I think some organization should exist to enforce "human
decency" and prevent atrocities(think UN's failed in this regard).


That's a very important question to discuss.

In theory, I think many (most?) people would agree. The devil, though, is in the details.

As far as a world organization, do you think there is a uniform world agreement about what human decency constitutes? What about our belief in capital punishment--would that have to go? (And ith it our incredible penchant for locking people up -- we have one of the highest per capita prison populations in the world.)

In order to have legitimacy, it would have to be accepted by the world. Presumably it would be run by a representative governing body. How would this body be constituted? The democratic way would be by population, but then Asia controls the organization and their definition of human decency prevails. As in the U.N., one nation one vote? Should Lichenstein have the same power as the U.S.? (And why not, if there is truly a standard of decency which all the world agrees with?) By economic power or military power? Would such a structure have legitimacy in the eyes of most of the world?

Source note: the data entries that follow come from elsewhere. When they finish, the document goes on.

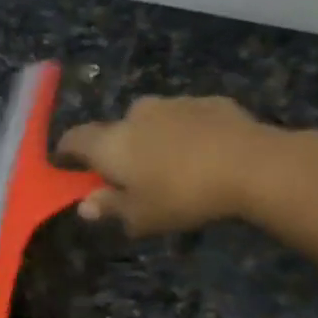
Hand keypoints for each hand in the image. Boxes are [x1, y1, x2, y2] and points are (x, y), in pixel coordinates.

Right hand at [56, 96, 317, 236]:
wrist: (251, 165)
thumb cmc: (182, 196)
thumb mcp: (140, 216)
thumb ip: (110, 208)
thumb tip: (85, 205)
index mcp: (112, 143)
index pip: (75, 139)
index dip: (66, 152)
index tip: (66, 165)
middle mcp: (136, 114)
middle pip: (116, 131)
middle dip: (119, 150)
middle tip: (132, 178)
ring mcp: (174, 103)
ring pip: (152, 122)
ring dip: (154, 141)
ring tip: (172, 168)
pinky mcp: (209, 101)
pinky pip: (186, 119)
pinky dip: (185, 134)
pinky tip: (203, 156)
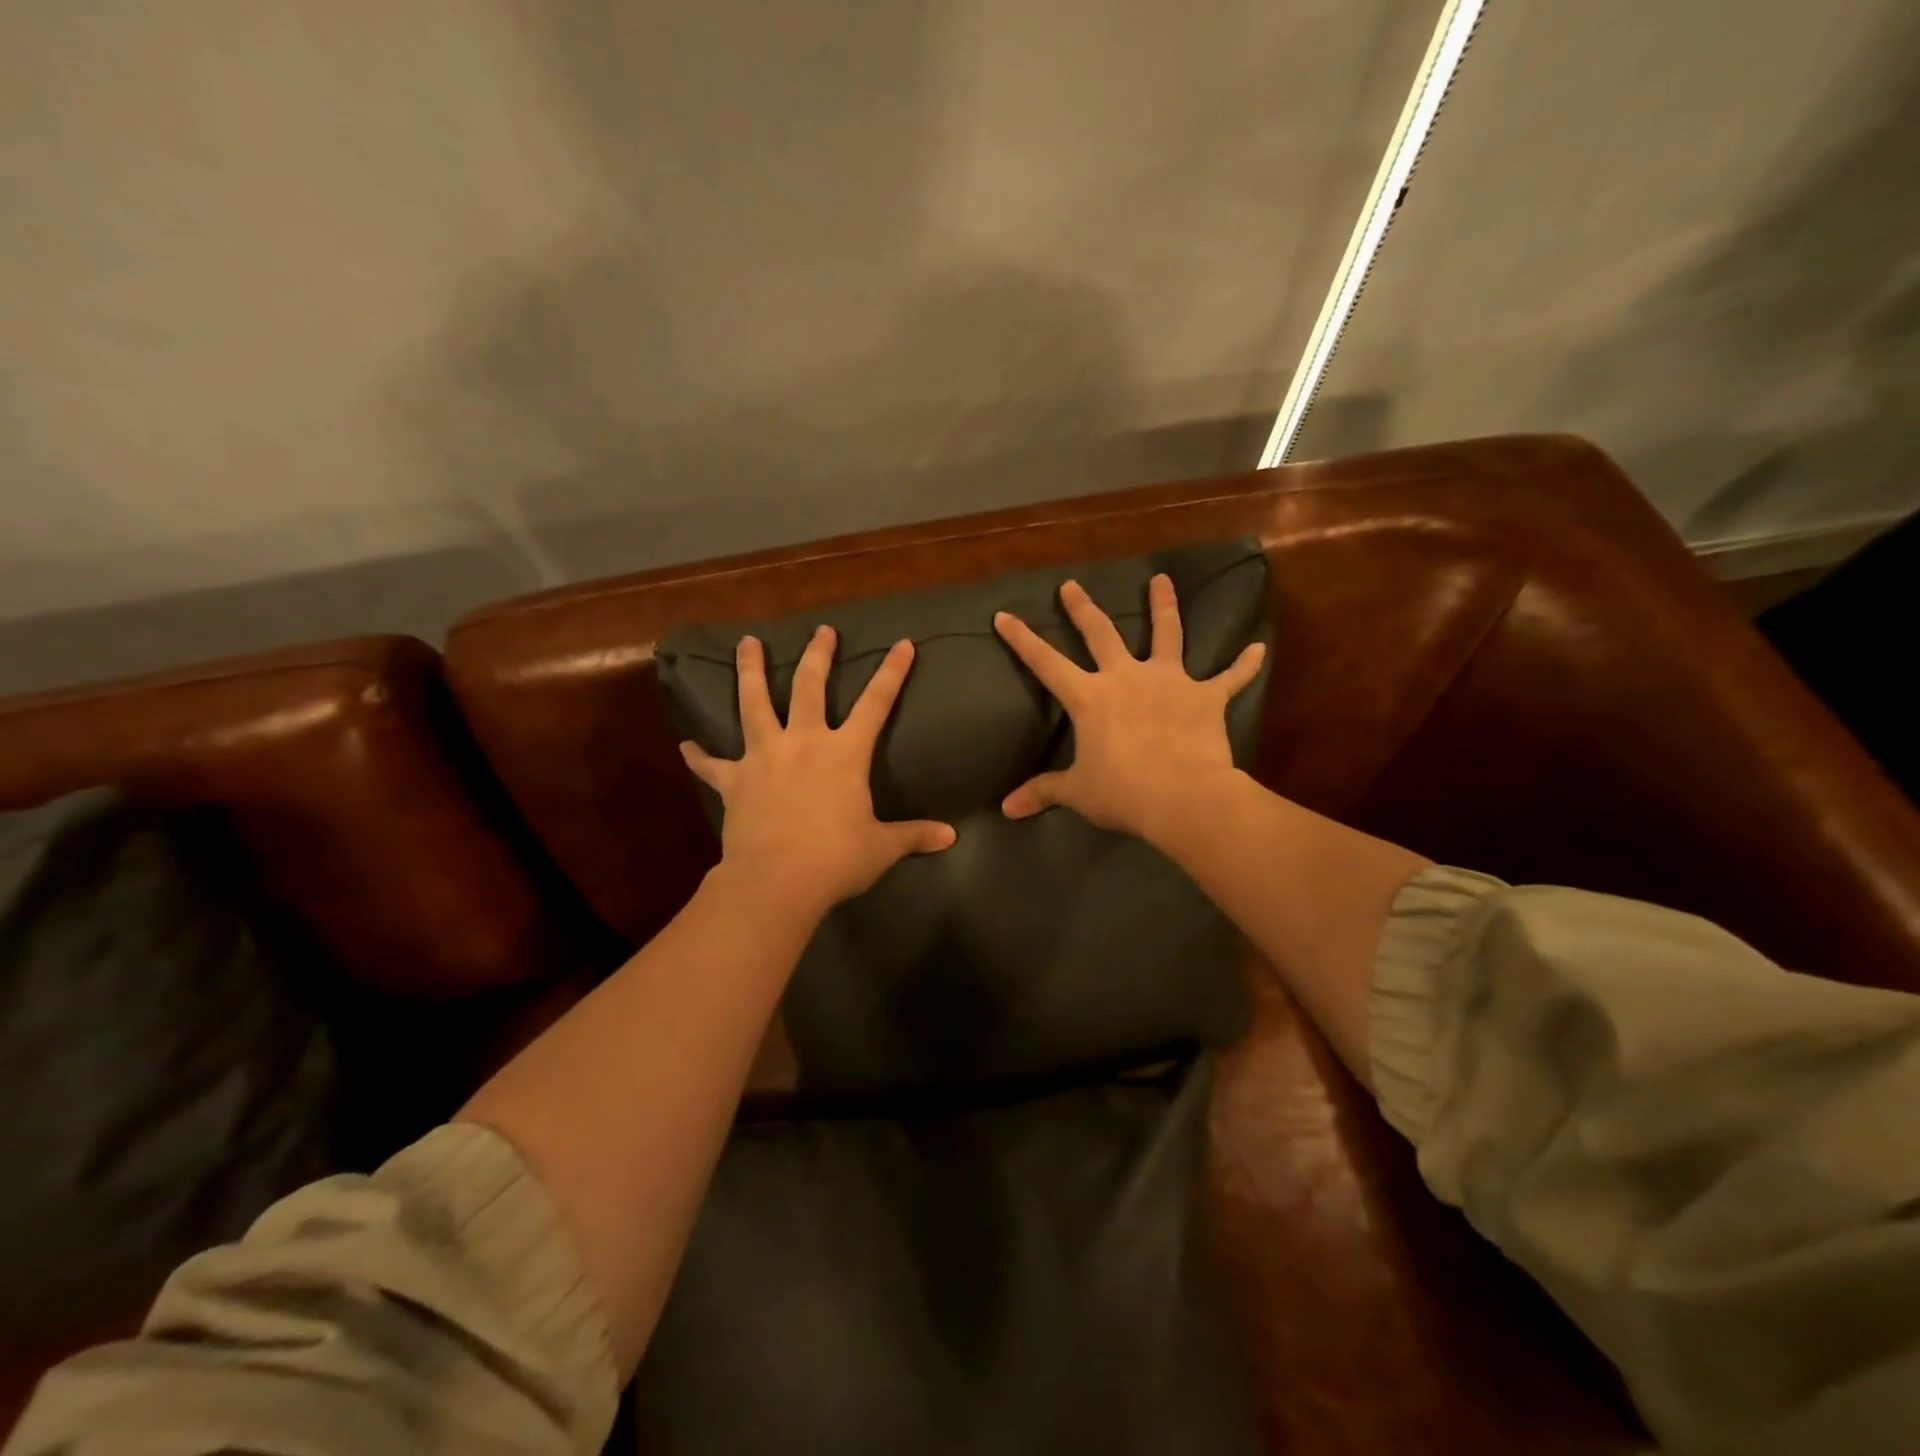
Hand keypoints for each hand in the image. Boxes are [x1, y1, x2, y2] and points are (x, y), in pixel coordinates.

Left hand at [680, 626, 955, 917]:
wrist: (777, 880)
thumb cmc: (836, 859)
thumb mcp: (882, 847)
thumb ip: (914, 835)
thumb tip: (951, 837)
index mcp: (845, 753)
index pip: (876, 703)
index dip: (892, 672)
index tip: (902, 644)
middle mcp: (804, 742)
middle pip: (810, 687)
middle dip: (818, 655)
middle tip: (821, 630)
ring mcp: (764, 757)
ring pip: (754, 704)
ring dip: (750, 672)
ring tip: (746, 643)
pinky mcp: (735, 781)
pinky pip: (713, 765)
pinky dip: (700, 756)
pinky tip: (685, 746)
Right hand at [992, 574, 1265, 842]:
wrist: (1183, 798)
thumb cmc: (1123, 793)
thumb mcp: (1078, 792)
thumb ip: (1043, 793)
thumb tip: (1006, 809)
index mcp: (1090, 697)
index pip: (1045, 662)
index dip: (1022, 639)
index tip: (1003, 615)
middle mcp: (1127, 677)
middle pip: (1101, 633)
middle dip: (1082, 608)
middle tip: (1071, 586)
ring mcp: (1170, 682)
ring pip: (1167, 633)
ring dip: (1164, 606)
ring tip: (1161, 580)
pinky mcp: (1206, 697)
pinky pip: (1229, 677)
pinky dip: (1244, 665)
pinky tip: (1258, 649)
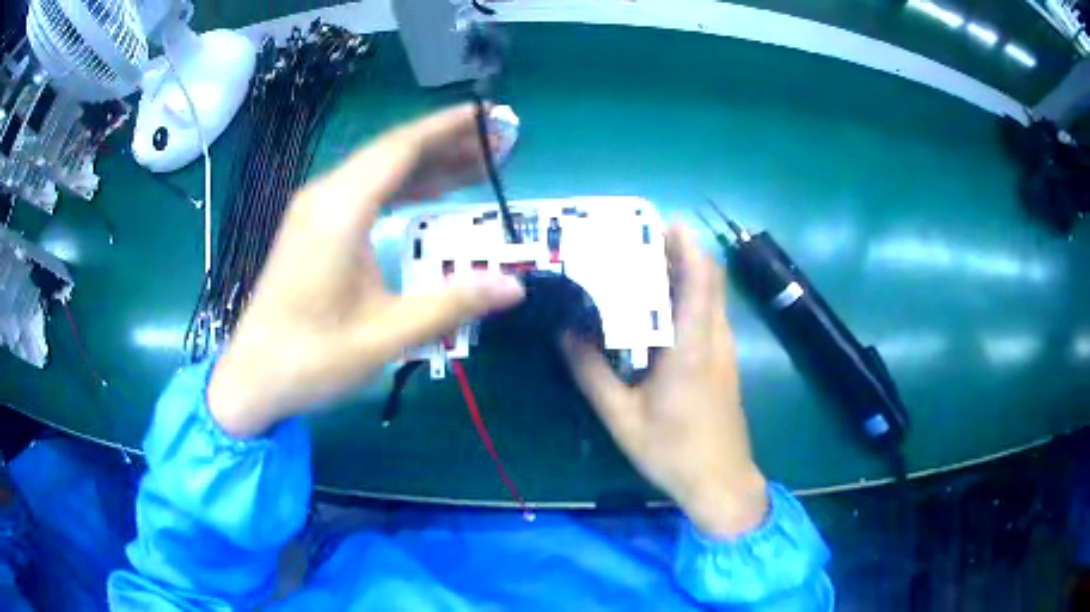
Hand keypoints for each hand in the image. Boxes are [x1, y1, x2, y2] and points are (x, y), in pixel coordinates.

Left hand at [208, 105, 524, 437]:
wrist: (253, 377)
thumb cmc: (311, 358)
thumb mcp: (385, 336)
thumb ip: (451, 305)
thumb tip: (514, 287)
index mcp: (340, 211)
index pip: (402, 149)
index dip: (449, 128)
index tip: (490, 114)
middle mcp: (326, 197)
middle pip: (393, 153)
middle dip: (449, 143)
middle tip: (500, 141)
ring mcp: (316, 210)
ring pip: (380, 171)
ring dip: (429, 165)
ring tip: (480, 164)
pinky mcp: (314, 227)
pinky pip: (366, 192)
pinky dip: (403, 187)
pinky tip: (431, 192)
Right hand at [562, 226, 767, 537]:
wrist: (720, 481)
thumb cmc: (672, 451)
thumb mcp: (621, 417)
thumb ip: (591, 373)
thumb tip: (565, 333)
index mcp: (691, 347)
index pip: (700, 279)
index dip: (686, 245)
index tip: (661, 223)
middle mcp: (714, 339)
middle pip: (708, 279)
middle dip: (680, 252)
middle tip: (640, 241)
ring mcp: (724, 351)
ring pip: (710, 296)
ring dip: (684, 274)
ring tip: (645, 267)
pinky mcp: (723, 363)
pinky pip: (709, 316)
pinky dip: (689, 299)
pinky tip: (659, 311)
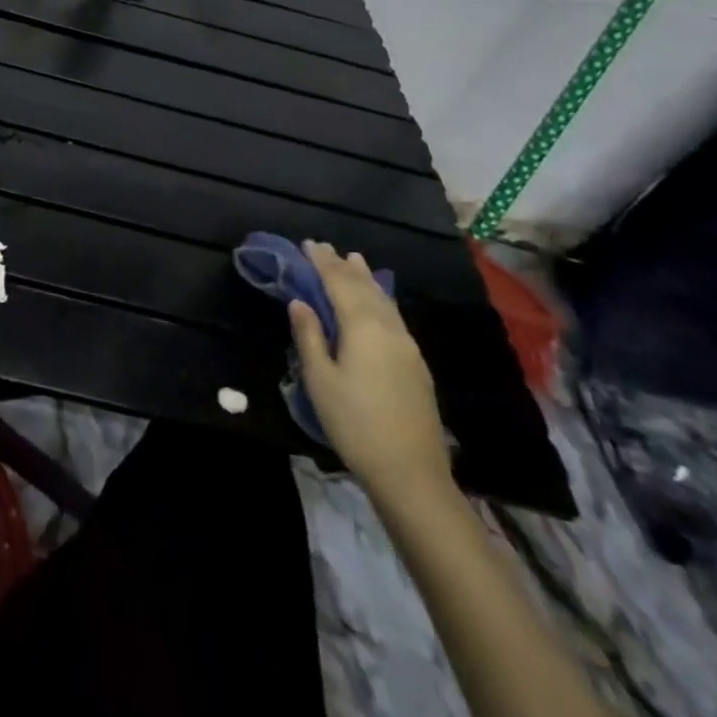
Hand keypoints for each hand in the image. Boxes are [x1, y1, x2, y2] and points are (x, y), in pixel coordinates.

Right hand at [290, 240, 452, 503]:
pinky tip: (377, 301)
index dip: (323, 263)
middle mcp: (389, 329)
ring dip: (366, 279)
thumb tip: (300, 302)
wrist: (410, 473)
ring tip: (355, 261)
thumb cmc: (355, 424)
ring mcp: (407, 346)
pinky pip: (394, 316)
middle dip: (343, 267)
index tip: (309, 244)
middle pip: (365, 288)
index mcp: (363, 328)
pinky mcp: (416, 364)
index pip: (340, 284)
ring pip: (384, 301)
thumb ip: (310, 336)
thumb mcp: (320, 380)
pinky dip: (379, 298)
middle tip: (326, 248)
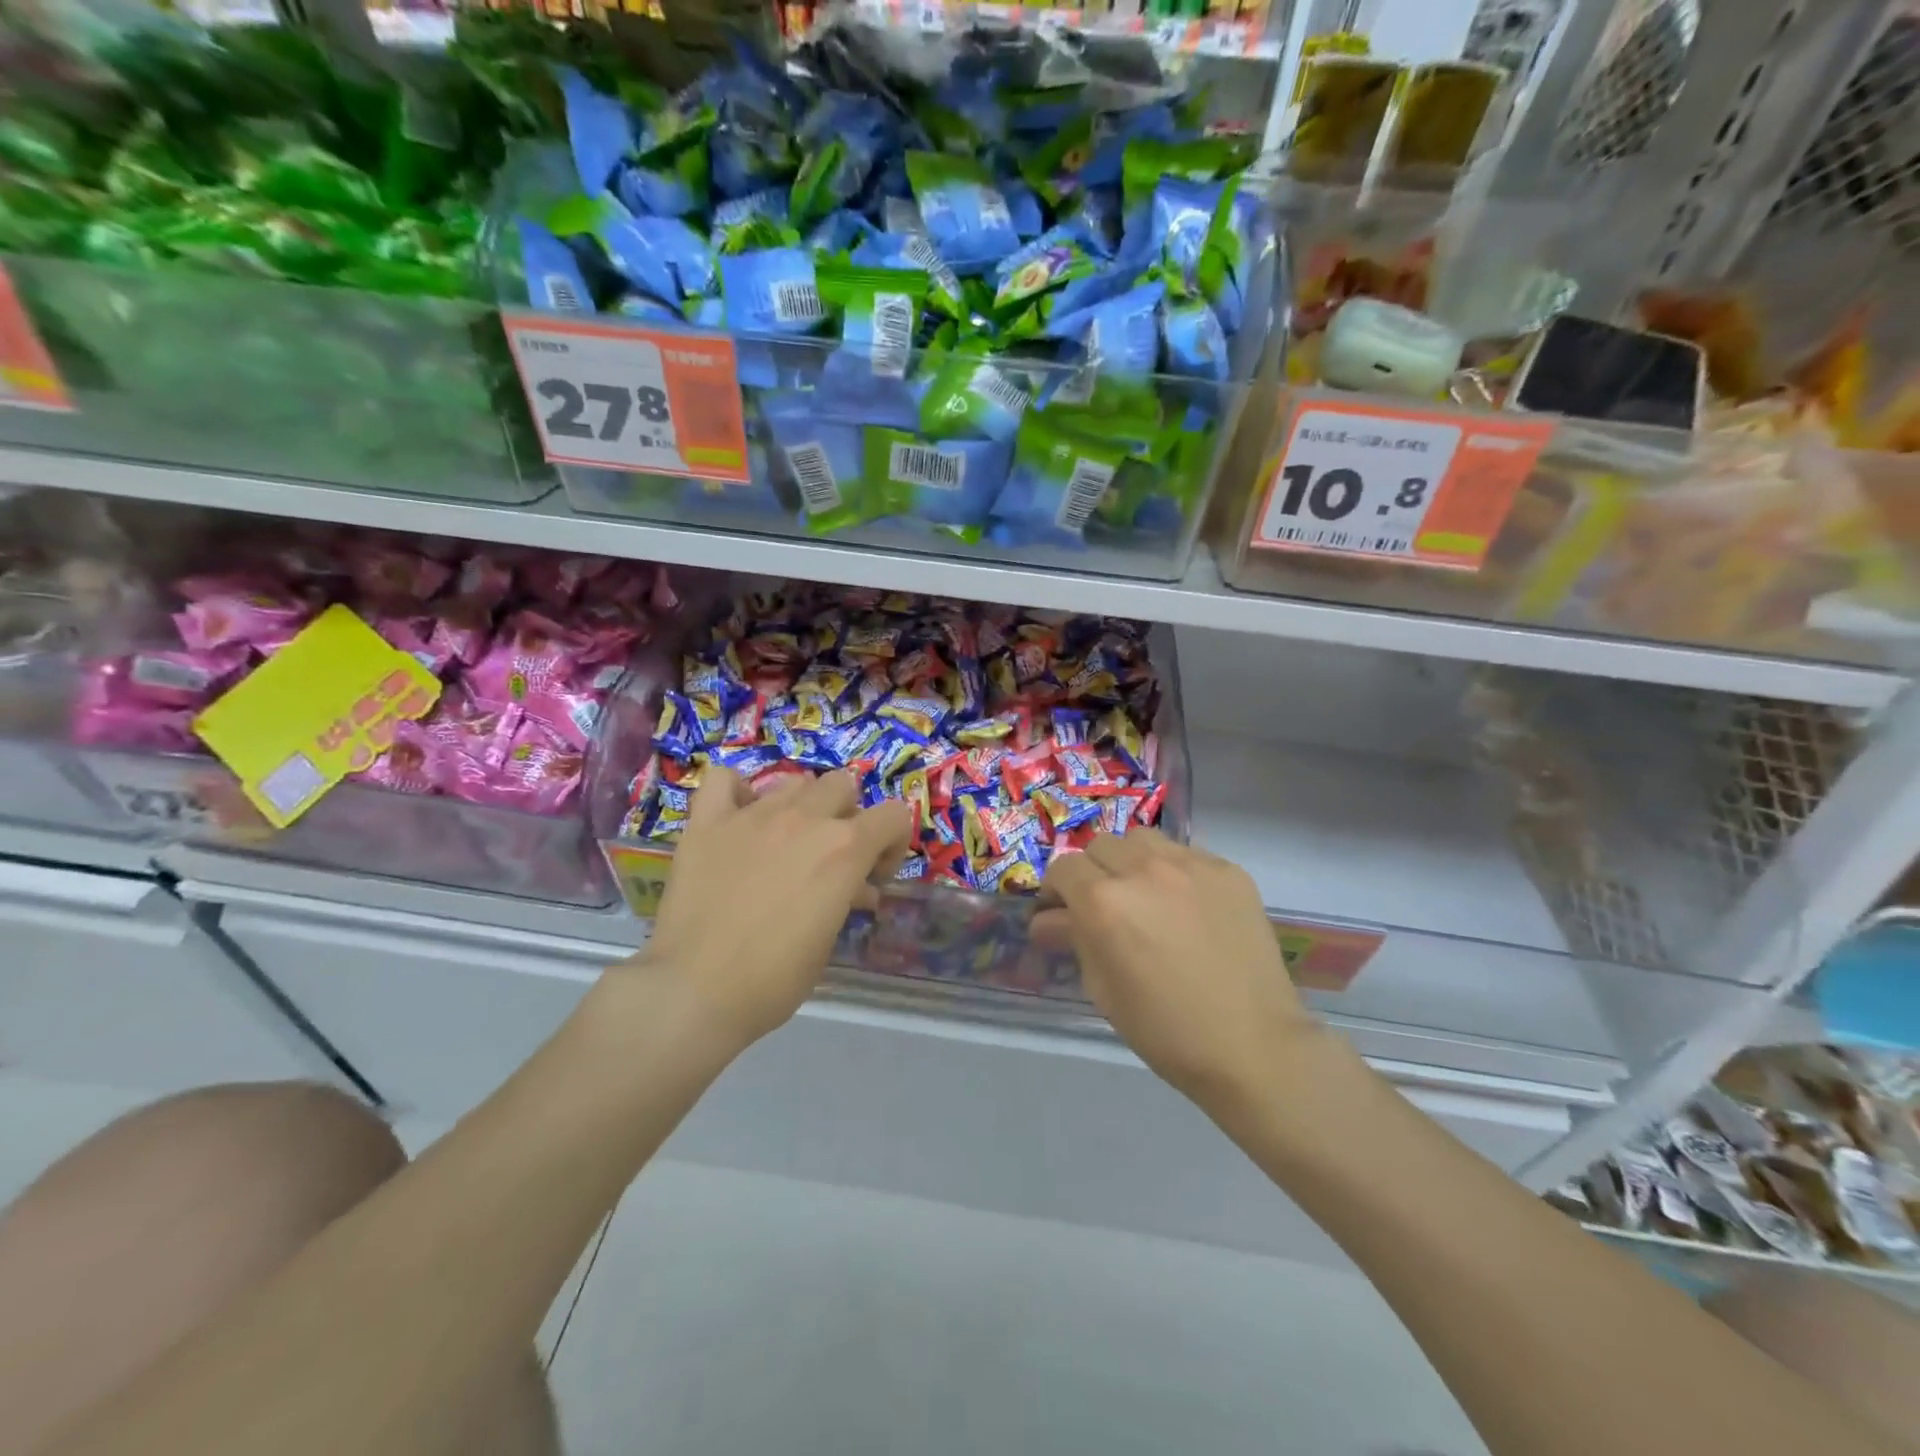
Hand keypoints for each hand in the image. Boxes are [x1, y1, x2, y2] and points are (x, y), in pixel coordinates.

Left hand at [630, 767, 911, 1050]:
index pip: (893, 816)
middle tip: (831, 858)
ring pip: (794, 782)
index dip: (892, 845)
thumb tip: (856, 889)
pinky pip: (724, 780)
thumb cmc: (774, 979)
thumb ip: (846, 898)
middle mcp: (804, 818)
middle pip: (842, 785)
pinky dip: (737, 792)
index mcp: (845, 848)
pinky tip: (738, 818)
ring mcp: (752, 815)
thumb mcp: (828, 941)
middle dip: (847, 817)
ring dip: (801, 806)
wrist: (695, 992)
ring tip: (786, 843)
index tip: (874, 877)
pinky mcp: (707, 822)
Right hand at [1034, 831, 1319, 1109]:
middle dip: (1092, 872)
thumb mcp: (1103, 989)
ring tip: (1144, 894)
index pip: (1063, 868)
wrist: (1254, 1046)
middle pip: (1100, 846)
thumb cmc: (1165, 1029)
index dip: (1055, 890)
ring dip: (1131, 861)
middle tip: (1103, 906)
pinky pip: (1186, 853)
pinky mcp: (1228, 870)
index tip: (1060, 912)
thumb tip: (1046, 920)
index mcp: (1104, 901)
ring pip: (1142, 840)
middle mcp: (1143, 869)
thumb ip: (1074, 939)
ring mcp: (1190, 864)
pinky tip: (1185, 904)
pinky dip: (1173, 870)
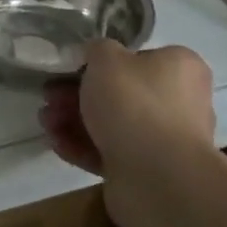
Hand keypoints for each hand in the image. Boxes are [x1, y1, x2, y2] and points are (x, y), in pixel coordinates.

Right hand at [40, 43, 215, 226]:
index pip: (138, 58)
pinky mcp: (147, 171)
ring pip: (111, 124)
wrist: (157, 177)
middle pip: (119, 93)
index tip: (70, 67)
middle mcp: (179, 102)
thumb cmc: (134, 103)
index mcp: (180, 69)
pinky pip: (109, 152)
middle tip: (48, 96)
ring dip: (73, 120)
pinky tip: (56, 143)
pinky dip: (82, 146)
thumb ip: (97, 49)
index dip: (100, 62)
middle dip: (76, 94)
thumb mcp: (107, 58)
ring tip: (46, 122)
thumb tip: (96, 56)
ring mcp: (164, 140)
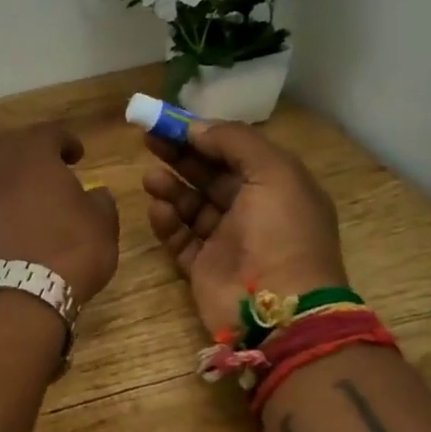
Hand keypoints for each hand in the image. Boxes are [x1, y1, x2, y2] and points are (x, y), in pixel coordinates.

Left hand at [0, 123, 120, 304]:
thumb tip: (95, 193)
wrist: (18, 295)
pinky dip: (6, 200)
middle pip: (16, 148)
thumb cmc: (69, 249)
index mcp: (34, 156)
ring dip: (18, 177)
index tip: (78, 154)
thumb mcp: (102, 224)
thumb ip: (101, 201)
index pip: (48, 133)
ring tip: (38, 193)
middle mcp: (2, 167)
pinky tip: (21, 217)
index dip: (65, 140)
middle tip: (55, 167)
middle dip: (36, 154)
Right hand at [143, 120, 346, 332]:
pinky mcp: (204, 267)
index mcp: (277, 185)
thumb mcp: (273, 171)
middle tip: (148, 139)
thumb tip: (196, 128)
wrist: (280, 310)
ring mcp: (228, 241)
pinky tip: (158, 209)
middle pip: (209, 174)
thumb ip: (235, 141)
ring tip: (150, 178)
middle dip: (180, 155)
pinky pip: (180, 238)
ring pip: (192, 205)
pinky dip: (167, 222)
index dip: (203, 134)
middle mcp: (253, 210)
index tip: (170, 121)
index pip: (235, 151)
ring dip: (171, 187)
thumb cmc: (282, 232)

Then, as noted, there is the issue of what is human decency and what are atrocities. I think you are assuming that the world would basically agree with your understanding of human decency and what constitutes an atrocity. But I question that.

And how serious would some event or circumstance have to be to trigger a response from this body?

Was Ruby Ridge an atrocity in the eyes of the third world? Waco? As noted above, the whole U.S. penal system?

Perhaps more seriously, is our legalized abortion, in which the government permits (and in some cases pays for) what much of the world views as the killing of hundreds or thousands of totally innocent lives, a human atrocity? If abortion kills more people than died in the killing fields of Cambodia, should the U.S. be bombed until it declares abortion illegal again? Lots of people in lots of countries might well say so.

We would view depriving women of what we consider basic equal human rights a violation of human decency. But a large number of counties think we're out of our minds.

I read an interview with Bin Laden in Time or Newsweek six months or so ago, and it was VERY enlightening. I had not realized how incredibly different views of basic human rights could be. He would basically view any U.S. military presence outside of its own borders as aggression and a violation of human rights.

Perhaps there can, indeed, be agreement on basic code of conduct which is so horrible that it justifies a global military response. But I think it will look very different from what you or I would envision.